Up to and including the line with "zanoktice BO Nails", return every line from the start of the entries below exactly.

▶ **DATA**
··········
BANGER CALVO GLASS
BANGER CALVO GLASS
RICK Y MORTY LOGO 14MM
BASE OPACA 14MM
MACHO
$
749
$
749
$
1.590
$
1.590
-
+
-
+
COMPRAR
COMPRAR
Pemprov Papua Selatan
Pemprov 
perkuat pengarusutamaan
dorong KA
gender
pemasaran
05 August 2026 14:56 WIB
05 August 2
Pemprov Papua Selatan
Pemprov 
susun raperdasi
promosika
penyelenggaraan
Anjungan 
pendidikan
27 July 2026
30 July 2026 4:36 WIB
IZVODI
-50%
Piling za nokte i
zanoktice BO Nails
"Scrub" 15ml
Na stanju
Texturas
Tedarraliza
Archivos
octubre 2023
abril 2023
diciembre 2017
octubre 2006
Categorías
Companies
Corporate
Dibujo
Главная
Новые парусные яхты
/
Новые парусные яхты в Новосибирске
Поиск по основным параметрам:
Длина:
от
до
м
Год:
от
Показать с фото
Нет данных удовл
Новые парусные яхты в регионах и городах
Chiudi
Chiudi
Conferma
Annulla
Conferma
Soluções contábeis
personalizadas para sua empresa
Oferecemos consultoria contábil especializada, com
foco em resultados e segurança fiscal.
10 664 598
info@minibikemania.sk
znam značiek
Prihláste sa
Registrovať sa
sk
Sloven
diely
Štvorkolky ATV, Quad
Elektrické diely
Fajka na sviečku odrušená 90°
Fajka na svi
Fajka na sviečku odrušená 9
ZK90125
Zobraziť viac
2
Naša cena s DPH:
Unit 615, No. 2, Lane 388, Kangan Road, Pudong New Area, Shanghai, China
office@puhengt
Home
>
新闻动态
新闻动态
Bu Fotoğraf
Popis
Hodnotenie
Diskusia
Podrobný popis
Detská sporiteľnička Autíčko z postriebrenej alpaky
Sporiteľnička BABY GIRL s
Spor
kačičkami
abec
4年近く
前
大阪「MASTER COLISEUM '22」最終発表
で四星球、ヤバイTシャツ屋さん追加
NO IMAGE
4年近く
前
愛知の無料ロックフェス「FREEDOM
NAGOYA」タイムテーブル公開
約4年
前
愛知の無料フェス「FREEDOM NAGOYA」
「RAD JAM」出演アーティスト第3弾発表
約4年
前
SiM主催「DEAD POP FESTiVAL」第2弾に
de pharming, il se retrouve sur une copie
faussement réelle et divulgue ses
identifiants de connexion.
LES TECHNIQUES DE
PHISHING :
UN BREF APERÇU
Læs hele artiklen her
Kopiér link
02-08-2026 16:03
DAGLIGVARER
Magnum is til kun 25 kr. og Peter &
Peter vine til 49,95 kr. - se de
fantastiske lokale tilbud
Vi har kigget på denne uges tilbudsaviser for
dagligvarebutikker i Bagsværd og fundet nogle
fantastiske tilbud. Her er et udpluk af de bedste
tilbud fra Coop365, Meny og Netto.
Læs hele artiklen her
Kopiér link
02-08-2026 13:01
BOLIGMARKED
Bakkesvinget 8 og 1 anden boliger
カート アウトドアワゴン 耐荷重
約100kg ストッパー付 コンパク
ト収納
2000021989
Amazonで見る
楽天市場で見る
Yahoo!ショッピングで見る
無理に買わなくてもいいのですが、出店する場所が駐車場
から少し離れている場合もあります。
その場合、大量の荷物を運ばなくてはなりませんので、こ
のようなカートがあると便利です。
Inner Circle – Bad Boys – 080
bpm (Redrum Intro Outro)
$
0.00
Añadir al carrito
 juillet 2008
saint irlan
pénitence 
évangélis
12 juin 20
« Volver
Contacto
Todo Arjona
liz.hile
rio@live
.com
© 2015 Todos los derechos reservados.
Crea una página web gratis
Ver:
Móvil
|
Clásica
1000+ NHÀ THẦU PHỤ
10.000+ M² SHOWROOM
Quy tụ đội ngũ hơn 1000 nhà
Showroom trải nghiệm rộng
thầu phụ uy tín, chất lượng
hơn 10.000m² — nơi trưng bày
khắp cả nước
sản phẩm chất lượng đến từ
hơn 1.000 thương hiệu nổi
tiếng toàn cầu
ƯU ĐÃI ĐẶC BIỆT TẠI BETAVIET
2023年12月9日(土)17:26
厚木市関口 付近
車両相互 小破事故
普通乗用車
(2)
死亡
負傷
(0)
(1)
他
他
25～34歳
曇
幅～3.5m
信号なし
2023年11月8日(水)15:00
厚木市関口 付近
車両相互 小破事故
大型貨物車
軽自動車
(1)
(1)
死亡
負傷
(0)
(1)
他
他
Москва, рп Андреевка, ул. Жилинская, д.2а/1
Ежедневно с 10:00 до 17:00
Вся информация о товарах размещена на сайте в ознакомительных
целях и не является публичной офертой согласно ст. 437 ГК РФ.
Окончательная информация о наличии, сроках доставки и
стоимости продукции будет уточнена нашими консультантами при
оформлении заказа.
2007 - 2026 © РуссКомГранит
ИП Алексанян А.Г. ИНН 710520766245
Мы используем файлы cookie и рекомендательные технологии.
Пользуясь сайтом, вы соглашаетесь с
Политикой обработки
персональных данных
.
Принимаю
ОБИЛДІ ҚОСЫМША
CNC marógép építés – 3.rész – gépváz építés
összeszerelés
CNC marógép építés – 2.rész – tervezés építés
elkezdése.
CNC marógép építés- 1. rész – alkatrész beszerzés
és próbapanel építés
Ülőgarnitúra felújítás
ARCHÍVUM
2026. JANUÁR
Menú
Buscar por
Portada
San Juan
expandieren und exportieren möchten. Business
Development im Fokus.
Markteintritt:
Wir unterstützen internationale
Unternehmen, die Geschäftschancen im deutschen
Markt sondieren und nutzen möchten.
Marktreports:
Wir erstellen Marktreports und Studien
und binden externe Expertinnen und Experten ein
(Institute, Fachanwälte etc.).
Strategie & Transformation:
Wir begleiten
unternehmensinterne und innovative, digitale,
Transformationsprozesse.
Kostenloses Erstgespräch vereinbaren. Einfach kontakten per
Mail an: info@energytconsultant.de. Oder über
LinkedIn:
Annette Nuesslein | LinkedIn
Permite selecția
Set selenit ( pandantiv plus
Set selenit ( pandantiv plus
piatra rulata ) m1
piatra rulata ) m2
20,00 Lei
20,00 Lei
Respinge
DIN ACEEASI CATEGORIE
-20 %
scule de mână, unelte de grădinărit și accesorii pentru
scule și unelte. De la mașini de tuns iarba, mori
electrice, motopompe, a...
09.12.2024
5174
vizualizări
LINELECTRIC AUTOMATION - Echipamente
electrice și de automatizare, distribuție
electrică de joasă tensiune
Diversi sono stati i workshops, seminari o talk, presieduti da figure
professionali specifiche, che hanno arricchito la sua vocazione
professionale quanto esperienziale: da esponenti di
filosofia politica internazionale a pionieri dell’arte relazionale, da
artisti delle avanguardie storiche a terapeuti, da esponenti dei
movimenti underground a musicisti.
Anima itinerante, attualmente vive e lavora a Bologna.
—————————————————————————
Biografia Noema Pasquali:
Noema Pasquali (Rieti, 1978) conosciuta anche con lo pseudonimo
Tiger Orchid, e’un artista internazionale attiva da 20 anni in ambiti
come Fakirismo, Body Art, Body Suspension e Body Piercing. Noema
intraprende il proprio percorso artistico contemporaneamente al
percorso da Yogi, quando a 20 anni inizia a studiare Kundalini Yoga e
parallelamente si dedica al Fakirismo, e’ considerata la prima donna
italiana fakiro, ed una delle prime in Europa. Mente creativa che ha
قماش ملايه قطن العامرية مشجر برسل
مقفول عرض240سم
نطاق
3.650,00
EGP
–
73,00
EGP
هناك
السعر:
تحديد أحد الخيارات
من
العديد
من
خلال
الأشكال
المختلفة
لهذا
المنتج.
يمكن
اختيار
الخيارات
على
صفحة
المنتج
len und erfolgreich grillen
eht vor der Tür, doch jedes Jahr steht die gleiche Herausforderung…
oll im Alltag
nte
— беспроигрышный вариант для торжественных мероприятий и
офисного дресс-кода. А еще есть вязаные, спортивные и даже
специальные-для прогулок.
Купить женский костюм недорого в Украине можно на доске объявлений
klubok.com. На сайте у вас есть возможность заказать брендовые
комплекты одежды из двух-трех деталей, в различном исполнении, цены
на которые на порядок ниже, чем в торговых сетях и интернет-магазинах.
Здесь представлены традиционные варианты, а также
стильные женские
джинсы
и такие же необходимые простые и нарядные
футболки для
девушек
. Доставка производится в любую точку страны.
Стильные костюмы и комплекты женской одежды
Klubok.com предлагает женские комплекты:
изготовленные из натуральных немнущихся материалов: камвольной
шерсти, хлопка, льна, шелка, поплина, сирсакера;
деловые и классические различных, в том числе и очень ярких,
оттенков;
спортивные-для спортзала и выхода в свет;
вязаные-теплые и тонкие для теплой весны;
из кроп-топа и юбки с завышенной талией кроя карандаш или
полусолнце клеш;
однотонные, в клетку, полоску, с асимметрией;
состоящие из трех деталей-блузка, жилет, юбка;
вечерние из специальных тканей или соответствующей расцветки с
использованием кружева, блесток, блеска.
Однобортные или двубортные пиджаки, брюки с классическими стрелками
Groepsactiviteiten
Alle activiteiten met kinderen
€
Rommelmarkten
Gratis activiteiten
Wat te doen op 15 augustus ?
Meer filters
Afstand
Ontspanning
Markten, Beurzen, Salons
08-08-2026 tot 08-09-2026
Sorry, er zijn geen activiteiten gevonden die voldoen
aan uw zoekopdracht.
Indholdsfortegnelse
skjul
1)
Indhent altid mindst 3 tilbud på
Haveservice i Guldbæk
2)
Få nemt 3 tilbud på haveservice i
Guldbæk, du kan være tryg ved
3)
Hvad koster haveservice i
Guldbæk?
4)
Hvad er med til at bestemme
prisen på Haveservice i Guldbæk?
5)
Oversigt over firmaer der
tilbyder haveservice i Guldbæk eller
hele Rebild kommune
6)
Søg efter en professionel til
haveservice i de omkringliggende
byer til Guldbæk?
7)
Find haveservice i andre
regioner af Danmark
··········
▶ **EXERCISE OUTPUT**
BANGER CALVO GLASS
BANGER CALVO GLASS
RICK Y MORTY LOGO 14MM
BASE OPACA 14MM
MACHO
$
749
$
749
$
1.590
$
1.590
-
+
-
+
COMPRAR
COMPRAR
Pemprov Papua Selatan
Pemprov 
perkuat pengarusutamaan
dorong KA
gender
pemasaran
05 August 2026 14:56 WIB
05 August 2
Pemprov Papua Selatan
Pemprov 
susun raperdasi
promosika
penyelenggaraan
Anjungan 
pendidikan
27 July 2026
30 July 2026 4:36 WIB
IZVODI
-50%
Piling za nokte i
zanoktice BO Nails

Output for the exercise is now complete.